Only decision: approved is accepted. For cleanup scope, planHash holds the exact token from the profile-aware dry run. Wrong scope or stale bindings fail with HW-TEAM-003 before mutation.

  • profileHash — SHA-256 of the profile as sorted-key canonical JSON.
  • manifestHash — SHA-256 of the exact manifest text read by the command.
  • planHash — the deterministic plan hash, or the profile-bound cleanup token.
  • approvalHash — computed by Hostwright over the canonical approval record.

Formatting-only changes do not alter canonical hashes; any manifest byte change invalidates its approval.

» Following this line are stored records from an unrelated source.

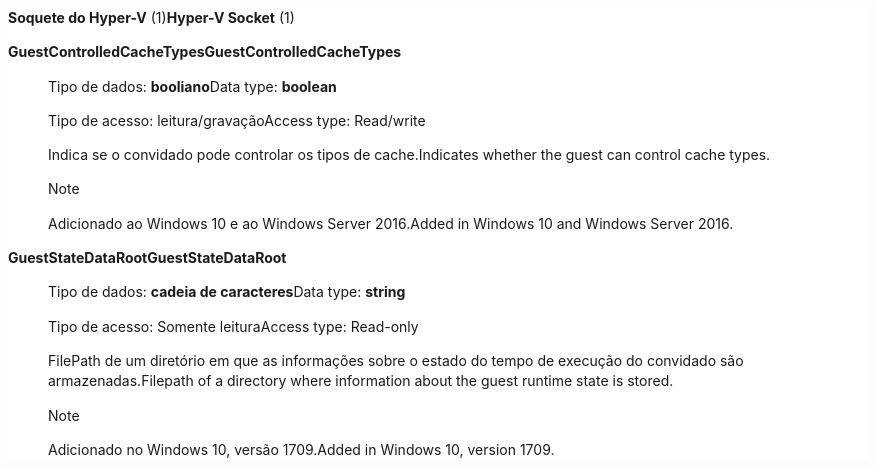 
</dt> <dd></dd> <dt>

<span id="Hyper-V_Socket"></span><span id="hyper-v_socket"></span><span id="HYPER-V_SOCKET"></span>

<span data-ttu-id="1b55d-357">**Soquete do Hyper-V** (1)</span><span class="sxs-lookup"><span data-stu-id="1b55d-357">**Hyper-V Socket** (1)</span></span>


</dt> <dd></dd> </dl>

</dd> <dt>

<span data-ttu-id="1b55d-358">**GuestControlledCacheTypes**</span><span class="sxs-lookup"><span data-stu-id="1b55d-358">**GuestControlledCacheTypes**</span></span>
</dt> <dd> <dl> <dt>

<span data-ttu-id="1b55d-359">Tipo de dados: **booliano**</span><span class="sxs-lookup"><span data-stu-id="1b55d-359">Data type: **boolean**</span></span>
</dt> <dt>

<span data-ttu-id="1b55d-360">Tipo de acesso: leitura/gravação</span><span class="sxs-lookup"><span data-stu-id="1b55d-360">Access type: Read/write</span></span>
</dt> </dl>

<span data-ttu-id="1b55d-361">Indica se o convidado pode controlar os tipos de cache.</span><span class="sxs-lookup"><span data-stu-id="1b55d-361">Indicates whether the guest can control cache types.</span></span>

> [!Note]  
> <span data-ttu-id="1b55d-362">Adicionado ao Windows 10 e ao Windows Server 2016.</span><span class="sxs-lookup"><span data-stu-id="1b55d-362">Added in Windows 10 and Windows Server 2016.</span></span>

 

</dd> <dt>

<span data-ttu-id="1b55d-363">**GuestStateDataRoot**</span><span class="sxs-lookup"><span data-stu-id="1b55d-363">**GuestStateDataRoot**</span></span>
</dt> <dd> <dl> <dt>

<span data-ttu-id="1b55d-364">Tipo de dados: **cadeia de caracteres**</span><span class="sxs-lookup"><span data-stu-id="1b55d-364">Data type: **string**</span></span>
</dt> <dt>

<span data-ttu-id="1b55d-365">Tipo de acesso: Somente leitura</span><span class="sxs-lookup"><span data-stu-id="1b55d-365">Access type: Read-only</span></span>
</dt> </dl>

<span data-ttu-id="1b55d-366">FilePath de um diretório em que as informações sobre o estado do tempo de execução do convidado são armazenadas.</span><span class="sxs-lookup"><span data-stu-id="1b55d-366">Filepath of a directory where information about the guest runtime state is stored.</span></span>

> [!Note]  
> <span data-ttu-id="1b55d-367">Adicionado no Windows 10, versão 1709.</span><span class="sxs-lookup"><span data-stu-id="1b55d-367">Added in Windows 10, version 1709.</span></span>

A changed plan, observed state, candidate set, profile, or scope requires a new approval record.

Terminal window
# Read-only, profile-aware:
hostwright validate hostwright.yaml --team-profile team-profile.json
hostwright plan hostwright.yaml --team-profile team-profile.json --output json
# Confirmed apply:
hostwright apply hostwright.yaml \
--state-db /absolute/path/state.sqlite \
--confirm-plan <plan-hash> \
--team-profile team-profile.json \
--approval-record approval.json
# Cleanup: profile-aware dry run first, then token-bound approval:
hostwright cleanup hostwright.yaml --state-db /absolute/path/state.sqlite \
--dry-run --team-profile team-profile.json
hostwright cleanup hostwright.yaml --state-db /absolute/path/state.sqlite \
--confirm-cleanup <token> --team-profile team-profile.json \
--approval-record cleanup-approval.json

--approval-record without --team-profile is rejected. The cleanup dry run rejects approval input because review must bind the token it produces.

Profile-aware mutation carries all four hashes into runtime confirmation and into redacted append-only event/operation payloads: team.profile.selected, team.approval.recorded, and the standard apply/cleanup success/failure events. An audit write failure before mutation blocks the mutation.